Il essayait de l’embobiner la Cynthia. Il faut dire qu’il n’avait pas le choix. Ce queutard de première avait épousé une jalouse sanguinaire… Il y a comme ça des alliances qui échappent à toute rationalité élémentaire.

Elle sembla un instant se calmer sous les caresses verbales puis reprit du poil de la bête.

– Cette fois, tou ne m’auras pas avec des beaux discours, rappelle immédiatement cette pouffe, et dis que tou as changé d’avis.

– Mais Cynthia, c’est ridicule !

– Ah tou vois, cette petite étoudiante stupide compte déjà plous que moi.

Elle pleurait maintenant en hoquetant. Une simagrée de crise de nerfs.

– OK, OK… abdiqua David, dépassé par les décibels.

Après tout, il pourrait la sauter ailleurs cette nénette, mais ça lui coûterait un peu plus. Ici, elle était rentable en même temps que serviable, et l’aura du patron dans son antre, ça compte pour les minettes de cette trempe. Mais bon, ça ne valait pas tout ce tintouin !

Gigi, un peu surprise par cette scène de ménage chic mauvais genre, s’était figée sur l’avant-dernière marche.

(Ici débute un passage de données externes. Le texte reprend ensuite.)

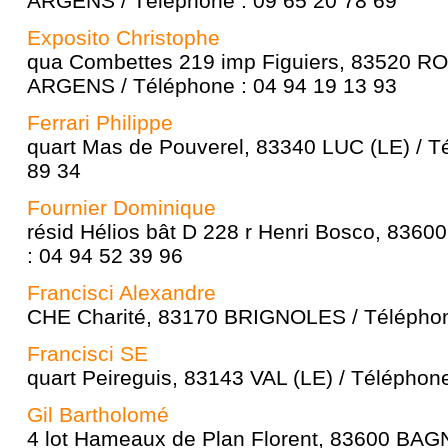
ARGENS / Téléphone : 09 65 20 78 69
Exposito Christophe
qua Combettes 219 imp Figuiers, 83520
ARGENS / Téléphone : 04 94 19 13 93
Ferrari Philippe
quart Mas de Pouverel, 83340 LUC (LE) / T
89 34
Fournier Dominique
résid Hélios bât D 228 r Henri Bosco, 836
: 04 94 52 39 96
Francisci Alexandre
CHE Charité, 83170 BRIGNOLES / Téléphon
Francisci SE
quart Peireguis, 83143 VAL (LE) / Téléphon
Gil Bartholomé
4 lot Hameaux de Plan Florent, 83600 B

– C’est pour quoi ? demanda un précieux ridicule en l’envisageant de la tignasse aux tatanes.

– C’est pour l’annonce, hôtesse toilettes.

– Heu… Heu… Merci, nous avons trouvé, qu’il avait répliqué, archi constipé.

Il faut dire, qu’abstraction faite de son physique dans le meilleur des cas, elle n’avait rien pour séduire avec sa touche de profane endimanchée : tailleur en vinyle bleu canard de chez Lepasclerc et chaussures en skaï moutarde non assorties. Sans parler de l’indéfrisable du coupetif de la place du 52e RI au village. Pas franchement le look de ce club trendy de la « notte » parisienne. Quant à ses lunettes de bigleuse conseillées par la Sécu, elles achevaient le tableau catastrophe que le larbin de service guignait avec mépris.

– Vous pouvez disposer, insista l’efféminé en levant une paupière aux cieux.